Defendant argued that it sold to the mass market, including large retailers such as Target, while plaintiff sold to the premium market in salons only.  Plaintiff offered evidence that its products were also for sale by large retailers, including Target.  This made similarity of sales channels a disputed issue.

On intent, the striking similarity of the old bottle to plaintiff’s product suggested intentional copying, as did an invoice from a design firm indicating that defendant retained the firm for a project containing “It’s a Ten” in the project title.  This was circumstantial evidence of intent to capitalize on the plaintiff’s goodwill.  Taken together, the evidence precluded summary judgment for defendant as to the old bottle.

The new bottle was a different matter.  The color scheme changed to conform with defendant’s other product lines; the word “Miracle” was gone; and the orientation and placement of “10 PL US” changed.  The change made the bottles sufficiently dissimilar; for the same reasons, there was no reason to infer an intent to copy as opposed to an intent to differentiate.  The plaintiff didn’t provide any evidence of actual confusion.  In total, no reasonable jury could find likely confusion.

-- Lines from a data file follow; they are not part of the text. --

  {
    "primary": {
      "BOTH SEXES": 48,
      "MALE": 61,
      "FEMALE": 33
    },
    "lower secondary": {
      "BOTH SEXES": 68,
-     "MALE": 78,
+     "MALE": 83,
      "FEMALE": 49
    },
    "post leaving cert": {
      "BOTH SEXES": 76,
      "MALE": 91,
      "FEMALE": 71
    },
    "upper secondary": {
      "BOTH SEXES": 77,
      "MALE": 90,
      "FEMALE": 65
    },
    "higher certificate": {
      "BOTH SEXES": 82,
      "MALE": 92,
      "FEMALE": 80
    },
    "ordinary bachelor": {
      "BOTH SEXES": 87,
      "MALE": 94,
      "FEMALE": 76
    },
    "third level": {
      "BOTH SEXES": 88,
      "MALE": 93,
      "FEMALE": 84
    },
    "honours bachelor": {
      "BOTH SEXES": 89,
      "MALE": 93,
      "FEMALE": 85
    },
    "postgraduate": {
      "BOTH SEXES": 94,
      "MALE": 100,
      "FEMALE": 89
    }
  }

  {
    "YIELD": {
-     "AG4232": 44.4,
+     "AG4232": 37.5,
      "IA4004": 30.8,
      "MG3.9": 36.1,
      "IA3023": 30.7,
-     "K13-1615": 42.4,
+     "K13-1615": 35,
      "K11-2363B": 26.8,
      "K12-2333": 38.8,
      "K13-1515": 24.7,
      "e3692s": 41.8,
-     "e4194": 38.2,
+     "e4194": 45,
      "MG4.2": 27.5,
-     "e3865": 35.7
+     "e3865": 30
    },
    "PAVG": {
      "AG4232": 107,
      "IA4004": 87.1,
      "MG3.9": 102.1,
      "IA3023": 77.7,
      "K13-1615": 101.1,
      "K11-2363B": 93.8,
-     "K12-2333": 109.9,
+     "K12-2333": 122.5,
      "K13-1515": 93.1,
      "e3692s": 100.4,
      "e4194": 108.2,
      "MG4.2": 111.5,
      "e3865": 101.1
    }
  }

This reasoning on the old and new bottles also applied to the overall trade dress claim, where the plaintiff provided evidence of acquired distinctiveness—“substantial efforts and resources in developing its brand and trade dress, and cultivating consumer recognition of its trade dress,” plus defendant’s apparently intentional imitation.

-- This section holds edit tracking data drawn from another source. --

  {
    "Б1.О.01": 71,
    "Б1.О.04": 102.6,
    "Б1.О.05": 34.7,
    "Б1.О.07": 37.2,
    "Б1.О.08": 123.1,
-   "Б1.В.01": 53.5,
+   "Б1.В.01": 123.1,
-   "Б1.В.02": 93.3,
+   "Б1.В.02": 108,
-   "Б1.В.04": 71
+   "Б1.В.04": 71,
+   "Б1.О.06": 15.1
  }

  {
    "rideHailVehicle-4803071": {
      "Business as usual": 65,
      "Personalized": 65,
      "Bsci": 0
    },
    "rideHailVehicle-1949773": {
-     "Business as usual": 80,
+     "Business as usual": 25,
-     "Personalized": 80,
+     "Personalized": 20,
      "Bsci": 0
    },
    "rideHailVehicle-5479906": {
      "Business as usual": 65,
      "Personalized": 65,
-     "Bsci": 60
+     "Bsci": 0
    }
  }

The court granted summary judgment on the dilution claims in full.  Of course the plaintiff’s mark wasn’t famous. “The threshold for a showing of fame … is exceptionally high…. In other words, [a] party claiming dilution must establish that its mark is practically a household name, of the likes of such giants of branding as Exxon, Kodak, and Coca-Cola.” The plaintiff’s assertions that it had spent millions on ads over the past few years, that its product was one of the “nation’s top-selling leave-in conditioners,” that it has received numerous industry awards, and that its sales top $50 million per year were insufficient.  This showed “laudable recent successes” within its industry.  But it didn’t come close to showing “the cultural heft to transform them from mere trademarks—even strong ones—to a household name that is instantly recognizable among the general public of the United States.”

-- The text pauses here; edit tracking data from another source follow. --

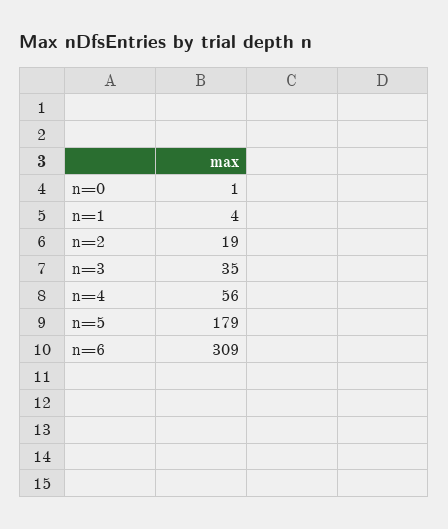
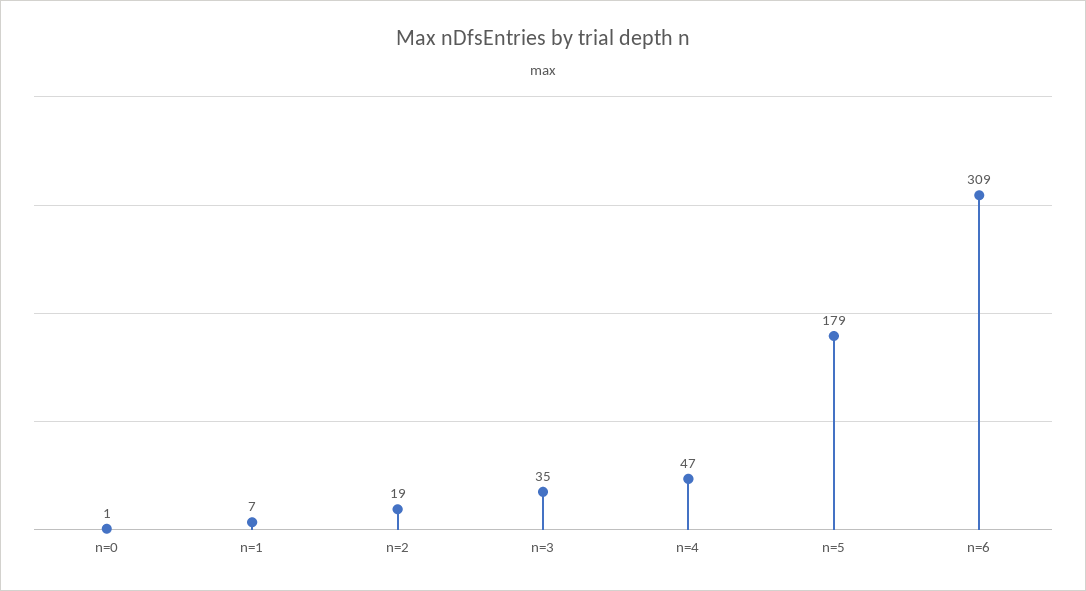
  {
    "n=0": 1,
-   "n=1": 4,
+   "n=1": 7,
    "n=2": 19,
    "n=3": 35,
-   "n=4": 56,
+   "n=4": 47,
    "n=5": 179,
    "n=6": 309
  }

In an interesting wrinkle, the defendant argued that it didn’t “use” the old bottle in Florida and thus state law didn’t apply.  The plaintiff argued that shipment of samples to a handful of Florida distributors was sufficient.  “Use” under Florida law required that a mark be placed on goods sold or transported in Florida in the ordinary course of trade. Sending samples to potential clients was sufficient, at least to avoid summary judgment.

The plaintiff also alleged counterfeiting under 15 USC § 1114.  Counterfeits are marks “identical with, or substantially indistinguishable from, a registered mark.”  Although “substantially indistinguishable” is ill-defined by the cases, the test is more rigorous than the confusion test, and no reasonable jury could find the marks here “substantially indistinguishable.”  While potentially confusingly similar, “It’s a 10” and “Miracle Leave In Products” had different words, different colors, and different fonts than “10 PL US” and “Miracle Leave In Treatment.”  These differences were not trivial, so summary judgment was awarded to the defendant on this count.

However, the defendant didn’t establish with absolute clarity that all infringement ceased—there was some evidence showing sales of products referred to as “Miracle Leave In Treatm[ent]” even after defendant said it wasn’t using the old bottle.  (This might be recordkeeping trouble, since the new bottle was apparently the same product, but it was enough to keep injunctive relief alive.)